There are several debates when it comes to drafting a novel. The most well-known debate is usually between plotters and pantsers. Plotters being those who outline and plan each chapter in advance and pantsers being those who wing it and see what comes out.  Turns out most writers I know do a bit of both.

A lesser debated issue is that between linear and non-linear writing.  Linear writing is when a writer starts at the beginning and plows through to the end without going back to change or fix things. Non-linear writing is when the story is written out-of-order. The writer might have a stroke of inspiration and envision an awesome climax and write that first and then they go through and write the events that lead up to it. Non-linear writing also includes writers who start at the beginning and then loop back to fix or adjust earlier scenes as the writing continues.

There are pros and cons to each style of writing.

Linear writing tends to be the more standard approach to novel-writing.  It tends to be more organized than non-linear writing and will create a finished product in less time.  Because it forces the writer to figure out all the ins and outs of their story as they go, there tends to be less massive revision and changes.  However, since the writer needs to work where they are and not skip ahead, when inspiration strikes for a different scene they tend to wait until they get there to write it.

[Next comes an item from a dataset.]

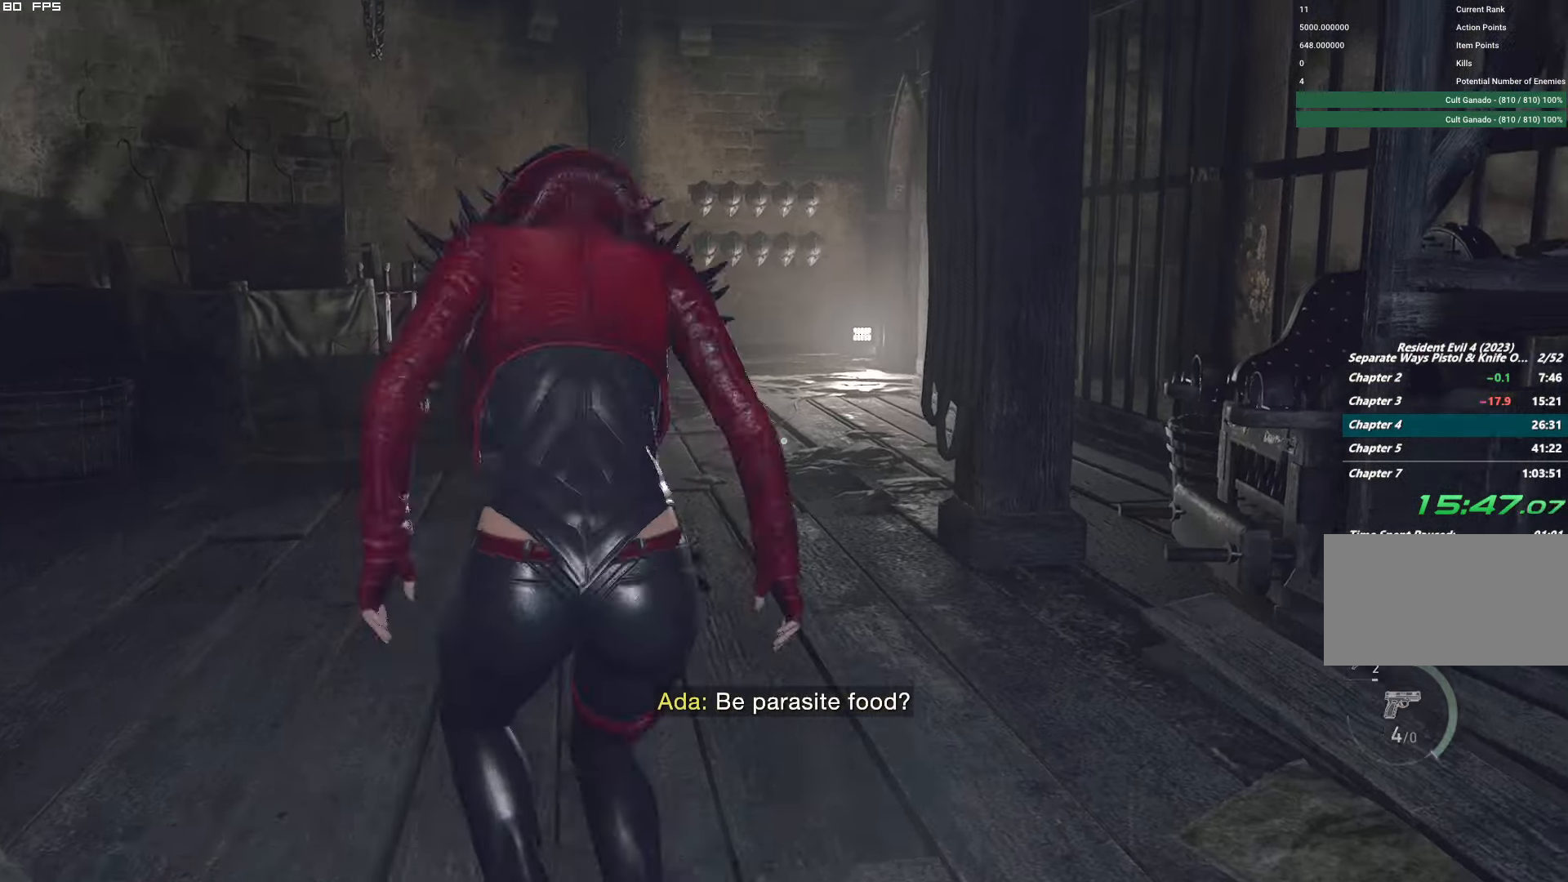
{"keys": ["w"], "mouse": [], "events": [[17, "mouse_right", "down"], [83, "mouse_right", "up"], [467, "shift", "up"]]}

Non-linear writing is a slave to inspiration.  This is when the writer gets a brilliant idea for a scene and writes it and then has to to build a story around it.  Writing when fueled with inspiration lends itself to awesome prose and satisfying creative experiences.  However, a non-linear writer will shy away from scenes that they don’t feel the inspiration to write and stick to the ones they are passionate about. When it comes time to assemble these scenes into a story there tends to be a disconnect between them and it takes lots of hard work to bring the story to completion.

I’ve been both.  Back in the day when I started my story and didn’t have a clue what I was doing. I didn’t know where I was going with it and so I wrote it in a non-linear style.  It was fun and self-indulgent and I felt like I was putting some terrific words to paper.  It wasn’t until almost a year into the process that I realized that I had many major problems that had to be fixed before the scenes could be strung together.  It’s taken ages to correct the problems I caused for myself.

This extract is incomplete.